[SOURCE RECORDS Boundary: Start]
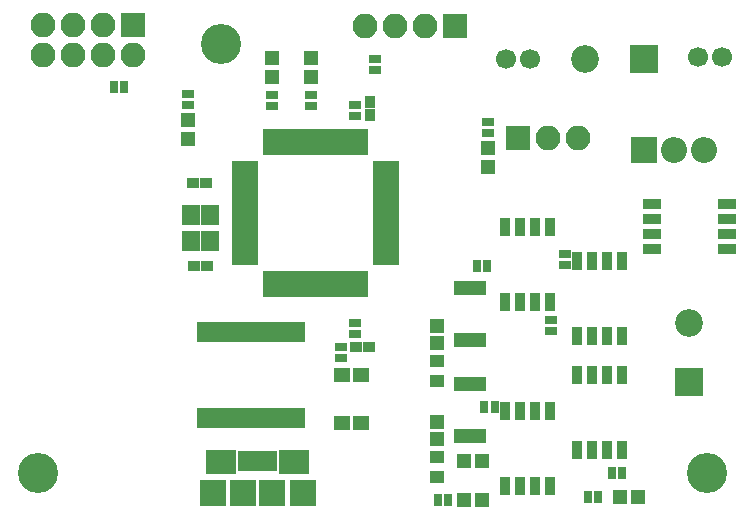
<source format=gts>
G04 #@! TF.FileFunction,Soldermask,Top*
%FSLAX46Y46*%
G04 Gerber Fmt 4.6, Leading zero omitted, Abs format (unit mm)*
G04 Created by KiCad (PCBNEW 4.0.7) date 06/27/18 11:47:53*
%MOMM*%
%LPD*%
G01*
G04 APERTURE LIST*
%ADD10C,0.100000*%
%ADD11R,1.150000X1.200000*%
%ADD12R,2.200000X0.900000*%
%ADD13R,0.900000X2.200000*%
%ADD14R,2.200000X2.200000*%
%ADD15O,2.200000X2.200000*%
%ADD16C,1.700000*%
%ADD17R,0.908000X1.543000*%
%ADD18R,0.650000X1.300000*%
%ADD19C,3.400000*%
%ADD20R,1.000000X0.900000*%
%ADD21R,1.200000X1.150000*%
%ADD22R,0.900000X1.000000*%
%ADD23R,1.200000X1.200000*%
%ADD24R,1.200000X1.000000*%
%ADD25R,2.200000X2.300000*%
%ADD26R,2.300000X2.300000*%
%ADD27R,0.800000X1.750000*%
%ADD28R,2.500000X2.000000*%
%ADD29R,1.000000X0.800000*%
%ADD30R,0.800000X1.000000*%
%ADD31R,1.400000X1.300000*%
%ADD32R,0.748000X1.797000*%
%ADD33R,1.543000X0.908000*%
%ADD34R,1.550000X1.800000*%
%ADD35R,2.100000X2.100000*%
%ADD36O,2.100000X2.100000*%
%ADD37R,2.350000X2.350000*%
%ADD38C,2.350000*%
G04 APERTURE END LIST*
D10*
D11*
X127127000Y-110502000D03*
X127127000Y-112002000D03*
D12*
X110840000Y-88837000D03*
X110840000Y-89637000D03*
X110840000Y-90437000D03*
X110840000Y-91237000D03*
X110840000Y-92037000D03*
X110840000Y-92837000D03*
X110840000Y-93637000D03*
X110840000Y-94437000D03*
X110840000Y-95237000D03*
X110840000Y-96037000D03*
X110840000Y-96837000D03*
D13*
X112840000Y-98837000D03*
X113640000Y-98837000D03*
X114440000Y-98837000D03*
X115240000Y-98837000D03*
X116040000Y-98837000D03*
X116840000Y-98837000D03*
X117640000Y-98837000D03*
X118440000Y-98837000D03*
X119240000Y-98837000D03*
X120040000Y-98837000D03*
X120840000Y-98837000D03*
D12*
X122840000Y-96837000D03*
X122840000Y-96037000D03*
X122840000Y-95237000D03*
X122840000Y-94437000D03*
X122840000Y-93637000D03*
X122840000Y-92837000D03*
X122840000Y-92037000D03*
X122840000Y-91237000D03*
X122840000Y-90437000D03*
X122840000Y-89637000D03*
X122840000Y-88837000D03*
D13*
X120840000Y-86837000D03*
X120040000Y-86837000D03*
X119240000Y-86837000D03*
X118440000Y-86837000D03*
X117640000Y-86837000D03*
X116840000Y-86837000D03*
X116040000Y-86837000D03*
X115240000Y-86837000D03*
X114440000Y-86837000D03*
X113640000Y-86837000D03*
X112840000Y-86837000D03*
D14*
X144653000Y-87503000D03*
D15*
X147193000Y-87503000D03*
X149733000Y-87503000D03*
D16*
X149225000Y-79629000D03*
X151225000Y-79629000D03*
D17*
X136652000Y-115951000D03*
X135382000Y-115951000D03*
X134112000Y-115951000D03*
X132842000Y-115951000D03*
X132842000Y-109601000D03*
X134112000Y-109601000D03*
X135382000Y-109601000D03*
X136652000Y-109601000D03*
D18*
X130925000Y-99224500D03*
X130917000Y-103583000D03*
X128942000Y-103583000D03*
X129417000Y-103583000D03*
X129917000Y-103583000D03*
X130417000Y-103583000D03*
X130417000Y-99224500D03*
X129917000Y-99224500D03*
X129417000Y-99224500D03*
X128917000Y-99224500D03*
D19*
X149987000Y-114808000D03*
X108839000Y-78486000D03*
D20*
X120227000Y-104140000D03*
X121327000Y-104140000D03*
X106460200Y-90322400D03*
X107560200Y-90322400D03*
X106511000Y-97282000D03*
X107611000Y-97282000D03*
D11*
X127127000Y-102374000D03*
X127127000Y-103874000D03*
D16*
X135001000Y-79756000D03*
X133001000Y-79756000D03*
D21*
X130925000Y-113792000D03*
X129425000Y-113792000D03*
D22*
X121412000Y-84560500D03*
X121412000Y-83460500D03*
D23*
X142583000Y-116840000D03*
X144183000Y-116840000D03*
X129375000Y-117094000D03*
X130975000Y-117094000D03*
X106045000Y-84975800D03*
X106045000Y-86575800D03*
X131445000Y-87338000D03*
X131445000Y-88938000D03*
D24*
X127127000Y-107022000D03*
X127127000Y-105322000D03*
X127127000Y-115150000D03*
X127127000Y-113450000D03*
D25*
X115739000Y-116502000D03*
D26*
X113139000Y-116502000D03*
X110739000Y-116502000D03*
D25*
X108139000Y-116502000D03*
D27*
X113239000Y-113825020D03*
X111939000Y-113825020D03*
X112589000Y-113825020D03*
X111289000Y-113825020D03*
X110639000Y-113825020D03*
D28*
X115039000Y-113952000D03*
X108839000Y-113952000D03*
D17*
X142748000Y-103251000D03*
X141478000Y-103251000D03*
X140208000Y-103251000D03*
X138938000Y-103251000D03*
X138938000Y-96901000D03*
X140208000Y-96901000D03*
X141478000Y-96901000D03*
X142748000Y-96901000D03*
X132842000Y-93980000D03*
X134112000Y-93980000D03*
X135382000Y-93980000D03*
X136652000Y-93980000D03*
X136652000Y-100330000D03*
X135382000Y-100330000D03*
X134112000Y-100330000D03*
X132842000Y-100330000D03*
X138938000Y-106553000D03*
X140208000Y-106553000D03*
X141478000Y-106553000D03*
X142748000Y-106553000D03*
X142748000Y-112903000D03*
X141478000Y-112903000D03*
X140208000Y-112903000D03*
X138938000Y-112903000D03*
D29*
X120142000Y-102166000D03*
X120142000Y-103066000D03*
X118999000Y-104198000D03*
X118999000Y-105098000D03*
D30*
X139885000Y-116840000D03*
X140785000Y-116840000D03*
X127185000Y-117094000D03*
X128085000Y-117094000D03*
D29*
X106045000Y-82785800D03*
X106045000Y-83685800D03*
D30*
X131387000Y-97282000D03*
X130487000Y-97282000D03*
D29*
X131445000Y-85148000D03*
X131445000Y-86048000D03*
X136779000Y-101912000D03*
X136779000Y-102812000D03*
X137922000Y-96324000D03*
X137922000Y-97224000D03*
D30*
X131122000Y-109220000D03*
X132022000Y-109220000D03*
X141917000Y-114808000D03*
X142817000Y-114808000D03*
D29*
X120205500Y-84587500D03*
X120205500Y-83687500D03*
D31*
X119088000Y-110635000D03*
X120688000Y-110635000D03*
X119088000Y-106535000D03*
X120688000Y-106535000D03*
D32*
X115604000Y-110209000D03*
X114954000Y-110209000D03*
X114304000Y-110209000D03*
X113654000Y-110209000D03*
X113004000Y-110209000D03*
X112354000Y-110209000D03*
X111704000Y-110209000D03*
X110404000Y-110209000D03*
X111054000Y-110209000D03*
X109754000Y-110209000D03*
X109104000Y-110209000D03*
X108454000Y-110209000D03*
X107804000Y-110209000D03*
X107154000Y-110209000D03*
X115604000Y-102897000D03*
X114954000Y-102897000D03*
X114304000Y-102897000D03*
X113654000Y-102897000D03*
X113004000Y-102897000D03*
X112354000Y-102897000D03*
X111704000Y-102897000D03*
X111054000Y-102897000D03*
X110404000Y-102897000D03*
X109754000Y-102897000D03*
X109104000Y-102897000D03*
X108454000Y-102897000D03*
X107804000Y-102897000D03*
X107154000Y-102897000D03*
D18*
X130925000Y-107352500D03*
X130917000Y-111711000D03*
X128942000Y-111711000D03*
X129417000Y-111711000D03*
X129917000Y-111711000D03*
X130417000Y-111711000D03*
X130417000Y-107352500D03*
X129917000Y-107352500D03*
X129417000Y-107352500D03*
X128917000Y-107352500D03*
D33*
X151638000Y-92075000D03*
X151638000Y-93345000D03*
X151638000Y-94615000D03*
X151638000Y-95885000D03*
X145288000Y-95885000D03*
X145288000Y-94615000D03*
X145288000Y-93345000D03*
X145288000Y-92075000D03*
D34*
X106299000Y-95164000D03*
X107899000Y-95164000D03*
X107899000Y-92964000D03*
X106299000Y-92964000D03*
D35*
X128651000Y-76962000D03*
D36*
X126111000Y-76962000D03*
X123571000Y-76962000D03*
X121031000Y-76962000D03*
D37*
X144613000Y-79756000D03*
D38*
X139613000Y-79756000D03*
D37*
X148463000Y-107148000D03*
D38*
X148463000Y-102148000D03*
D35*
X133985000Y-86487000D03*
D36*
X136525000Y-86487000D03*
X139065000Y-86487000D03*
D19*
X93345000Y-114808000D03*
D30*
X100653000Y-82169000D03*
X99753000Y-82169000D03*
D35*
X101371400Y-76885800D03*
D36*
X101371400Y-79425800D03*
X98831400Y-76885800D03*
X98831400Y-79425800D03*
X96291400Y-76885800D03*
X96291400Y-79425800D03*
X93751400Y-76885800D03*
X93751400Y-79425800D03*
D23*
X116459000Y-81318000D03*
X116459000Y-79718000D03*
X113157000Y-81318000D03*
X113157000Y-79718000D03*
D29*
X116459000Y-83762000D03*
X116459000Y-82862000D03*
X113157000Y-83762000D03*
X113157000Y-82862000D03*
X121904760Y-79803840D03*
X121904760Y-80703840D03*
M02*

</source>
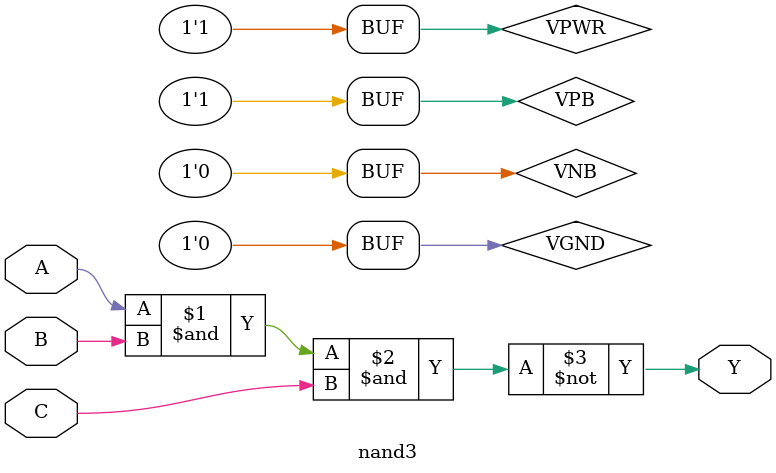
<source format=v>
module nand3 (
    Y,
    A,
    B,
    C
);

    output Y;
    input  A;
    input  B;
    input  C;

    // Voltage supply signals
    supply1 VPWR;
    supply0 VGND;
    supply1 VPB ;
    supply0 VNB ;

    assign Y = ~(A & B & C);

endmodule
</source>
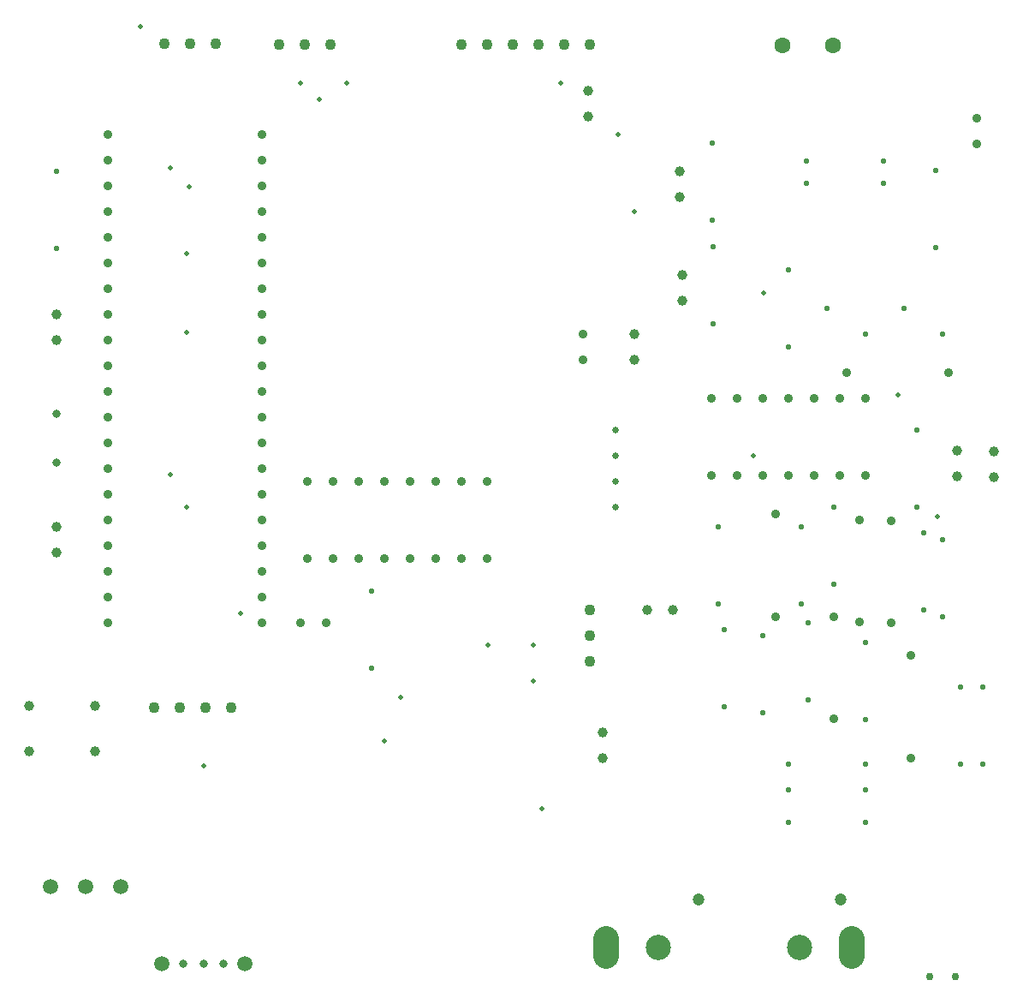
<source format=gbr>
%TF.GenerationSoftware,Novarm,DipTrace,3.2.0.1*%
%TF.CreationDate,2018-03-01T22:24:27+00:00*%
%FSLAX26Y26*%
%MOIN*%
%TF.FileFunction,Plated,1,2,PTH,Drill*%
%TF.Part,Single*%
%TA.AperFunction,ComponentDrill*%
%ADD13C,0.035433*%
%ADD30C,0.062992*%
%TA.AperFunction,ViaDrill*%
%ADD42C,0.019685*%
%TA.AperFunction,ComponentDrill*%
%ADD45C,0.047244*%
%ADD46C,0.098425*%
%ADD47C,0.059055*%
%ADD48C,0.031496*%
%ADD49C,0.029528*%
%ADD50C,0.032*%
%ADD51C,0.03937*%
%ADD52C,0.021995*%
%ADD53C,0.022008*%
%ADD54C,0.035*%
%ADD55C,0.043307*%
%ADD56C,0.025591*%
G75*
G01*
D45*
X3093701Y793701D3*
X3644882D3*
X3690157Y573228D2*
D46*
Y640157D1*
X3487402Y606693D3*
X2936220D3*
X2733465Y573228D2*
Y640157D1*
D47*
X568701Y843701D3*
X706496D3*
X844291D3*
D48*
X1243701Y543701D3*
X1164961D3*
X1086220D3*
D47*
X1326378D3*
X1003543D3*
D49*
X3993701Y493701D3*
X4092126D3*
D50*
X593701Y2493701D3*
Y2683701D3*
D13*
X793701Y3768701D3*
Y3668701D3*
Y3568701D3*
Y3468701D3*
Y3368701D3*
Y3268701D3*
Y3168701D3*
Y3068701D3*
Y2968701D3*
Y2868701D3*
Y2768701D3*
Y2668701D3*
Y2568701D3*
Y2468701D3*
Y2368701D3*
Y2268701D3*
Y2168701D3*
Y2068701D3*
Y1968701D3*
Y1868701D3*
X1393701D3*
Y1968701D3*
Y2068701D3*
Y2168701D3*
Y2268701D3*
Y2368701D3*
Y2468701D3*
Y2568701D3*
Y2668701D3*
Y2768701D3*
Y2868701D3*
Y2968701D3*
Y3068701D3*
Y3168701D3*
Y3268701D3*
Y3368701D3*
Y3468701D3*
Y3568701D3*
Y3668701D3*
Y3768701D3*
D51*
X593701Y2968701D3*
Y3068701D3*
Y2243701D3*
Y2143701D3*
X743701Y1368701D3*
Y1545866D3*
X487795D3*
Y1368701D3*
X2843701Y2993701D3*
Y2893701D3*
D13*
X3143701Y2443701D3*
X3243701D3*
X3343701D3*
X3443701D3*
X3543701D3*
X3643701D3*
X3743701D3*
Y2743701D3*
X3643701D3*
X3543701D3*
X3443701D3*
X3343701D3*
X3243701D3*
X3143701D3*
D52*
X3193701Y1843701D3*
D53*
Y1543701D3*
D52*
X3343701Y1818701D3*
D53*
Y1518701D3*
D13*
X3618701Y1893701D3*
Y1496063D3*
X3393701Y1893701D3*
Y2291339D3*
D52*
X3518701Y1868701D3*
D53*
Y1568701D3*
D52*
X3493701Y1943701D3*
D53*
Y2243701D3*
D52*
X3618701Y2318701D3*
D53*
Y2018701D3*
D52*
X3168701Y1943701D3*
D53*
Y2243701D3*
D13*
X2268701Y2418701D3*
X2168701D3*
X2068701D3*
X1968701D3*
X1868701D3*
X1768701D3*
X1668701D3*
X1568701D3*
Y2118701D3*
X1668701D3*
X1768701D3*
X1868701D3*
X1968701D3*
X2068701D3*
X2168701D3*
X2268701D3*
D54*
X1543701Y1868701D3*
X1643701D3*
D52*
X1818701Y1993701D3*
D53*
Y1693701D3*
D55*
X2668701Y1918701D3*
Y1818701D3*
Y1718701D3*
D51*
X2993701Y1918701D3*
X2893701D3*
X2718701Y1343701D3*
Y1443701D3*
D56*
X2768701Y2318701D3*
Y2418701D3*
Y2518701D3*
Y2618701D3*
D52*
X3943701D3*
D53*
Y2318701D3*
D52*
X3743701Y2993701D3*
D53*
X4043701D3*
D52*
X3743701Y1218701D3*
D53*
X3443701D3*
D52*
X3743701Y1093701D3*
D53*
X3443701D3*
D13*
X3718701Y2268701D3*
Y1871063D3*
X3843701Y1868701D3*
Y2266339D3*
D52*
X3743701Y1793701D3*
D53*
Y1493701D3*
D52*
Y1318701D3*
D53*
X3443701D3*
D13*
X3668701Y2843701D3*
X4066339D3*
X3918701Y1343701D3*
Y1741339D3*
D52*
X3968701Y1918701D3*
D53*
Y2218701D3*
D52*
X3443701Y2943701D3*
D53*
Y3243701D3*
D52*
X4043701Y2193701D3*
D53*
Y1893701D3*
D52*
X3893701Y3093701D3*
D53*
X3593701D3*
D52*
X4111915Y1619281D3*
D53*
Y1319281D3*
D52*
X4200777Y1619281D3*
D53*
Y1319281D3*
D51*
X4243991Y2534373D3*
Y2434373D3*
X4099146Y2538837D3*
Y2438837D3*
D52*
X3511735Y3580420D3*
D53*
X3811735D3*
D13*
X2643701Y2893701D3*
Y2993701D3*
D52*
X3512316Y3665688D3*
D53*
X3812316D3*
D52*
X4015218Y3628969D3*
D53*
Y3328969D3*
D52*
X3148234Y3331098D3*
D53*
Y3031098D3*
D51*
X3028941Y3221799D3*
Y3121799D3*
D52*
X3145139Y3434692D3*
D53*
Y3734692D3*
D51*
X3019932Y3525392D3*
Y3625392D3*
D13*
X4175726Y3732017D3*
Y3832017D3*
D55*
X1011585Y4123839D3*
X1111585D3*
X1211585D3*
X1460900Y4117967D3*
X1560900D3*
X1660900D3*
D30*
X3616005Y4117210D3*
X3419155D3*
D55*
X2169064Y4117709D3*
X2269064D3*
X2369064D3*
X2469064D3*
X2569064D3*
X2669064D3*
D51*
X2664058Y3840900D3*
Y3940900D3*
D52*
X594727Y3324777D3*
D53*
Y3624777D3*
D55*
X1272222Y1540495D3*
X1172222D3*
X1072222D3*
X972222D3*
D42*
X3346457Y3153543D3*
X1933071Y1578740D3*
X1098425Y2318898D3*
Y3000000D3*
Y3307087D3*
X2779528Y3767717D3*
X2448819Y1641732D3*
Y1783465D3*
X1870079Y1409449D3*
X2271654Y1783465D3*
X1311024Y1905512D3*
X1618110Y3905512D3*
X4023622Y2283465D3*
X3307087Y2519685D3*
X3870079Y2755906D3*
X2842520Y3468504D3*
X1110236Y3566929D3*
X1543307Y3968504D3*
X921260Y4188976D3*
X2555118Y3968504D3*
X1724409D3*
X1035433Y3637795D3*
Y2444882D3*
X1165354Y1311024D3*
X2484252Y1145669D3*
M02*

</source>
[SOURCE RECORDS Boundary: End]
• **WORK ORDER**
Using the data above, repeat exactly the lines that begin at the line with "X110840000Y-92837000D03*" and end at the line with "X115240000Y-98837000D03*", both ends included.

• **REPLY**
X110840000Y-92837000D03*
X110840000Y-93637000D03*
X110840000Y-94437000D03*
X110840000Y-95237000D03*
X110840000Y-96037000D03*
X110840000Y-96837000D03*
D13*
X112840000Y-98837000D03*
X113640000Y-98837000D03*
X114440000Y-98837000D03*
X115240000Y-98837000D03*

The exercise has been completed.